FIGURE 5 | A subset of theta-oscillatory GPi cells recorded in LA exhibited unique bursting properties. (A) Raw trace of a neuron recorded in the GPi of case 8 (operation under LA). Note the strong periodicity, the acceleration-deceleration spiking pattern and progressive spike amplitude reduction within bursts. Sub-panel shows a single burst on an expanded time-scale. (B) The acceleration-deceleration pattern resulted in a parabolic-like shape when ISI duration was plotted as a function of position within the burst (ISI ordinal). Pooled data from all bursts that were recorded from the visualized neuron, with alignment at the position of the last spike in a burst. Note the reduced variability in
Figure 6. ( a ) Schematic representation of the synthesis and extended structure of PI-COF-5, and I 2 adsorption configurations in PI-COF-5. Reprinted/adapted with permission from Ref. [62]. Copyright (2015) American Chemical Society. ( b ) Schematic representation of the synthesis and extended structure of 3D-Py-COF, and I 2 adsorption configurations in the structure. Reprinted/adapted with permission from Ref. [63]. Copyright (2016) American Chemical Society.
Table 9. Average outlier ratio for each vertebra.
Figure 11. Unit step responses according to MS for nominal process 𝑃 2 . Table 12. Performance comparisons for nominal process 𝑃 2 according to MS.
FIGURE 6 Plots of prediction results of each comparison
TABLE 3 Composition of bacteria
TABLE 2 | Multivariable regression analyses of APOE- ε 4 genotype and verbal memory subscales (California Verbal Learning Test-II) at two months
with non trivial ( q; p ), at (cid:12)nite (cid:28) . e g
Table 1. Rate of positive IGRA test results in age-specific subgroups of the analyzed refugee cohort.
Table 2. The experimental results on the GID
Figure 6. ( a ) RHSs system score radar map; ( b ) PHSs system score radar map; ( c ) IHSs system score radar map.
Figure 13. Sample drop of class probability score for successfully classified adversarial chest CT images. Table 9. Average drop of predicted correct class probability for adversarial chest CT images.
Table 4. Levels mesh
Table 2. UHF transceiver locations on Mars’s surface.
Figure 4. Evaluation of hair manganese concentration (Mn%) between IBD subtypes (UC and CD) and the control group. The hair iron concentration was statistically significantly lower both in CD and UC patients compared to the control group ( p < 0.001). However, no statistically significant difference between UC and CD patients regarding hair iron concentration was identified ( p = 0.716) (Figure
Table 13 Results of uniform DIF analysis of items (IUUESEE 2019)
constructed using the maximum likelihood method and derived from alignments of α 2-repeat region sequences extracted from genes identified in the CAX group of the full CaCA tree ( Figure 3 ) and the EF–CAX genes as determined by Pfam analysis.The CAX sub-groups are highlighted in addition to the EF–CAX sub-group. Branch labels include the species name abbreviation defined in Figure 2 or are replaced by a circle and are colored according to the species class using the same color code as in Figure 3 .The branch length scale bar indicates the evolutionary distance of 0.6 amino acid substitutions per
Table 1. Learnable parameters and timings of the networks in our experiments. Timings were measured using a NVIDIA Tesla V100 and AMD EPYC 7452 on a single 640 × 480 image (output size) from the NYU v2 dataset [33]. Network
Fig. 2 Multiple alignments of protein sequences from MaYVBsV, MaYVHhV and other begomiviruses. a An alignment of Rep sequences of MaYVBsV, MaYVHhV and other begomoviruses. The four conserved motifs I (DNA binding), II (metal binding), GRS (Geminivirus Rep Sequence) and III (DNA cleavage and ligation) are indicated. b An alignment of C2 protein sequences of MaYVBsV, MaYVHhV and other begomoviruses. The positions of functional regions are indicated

Description of the task ▸ Give a tally of the lines in the listing above that contain the word "Average", and provide nothing beyond the number.

Response below ▸ 2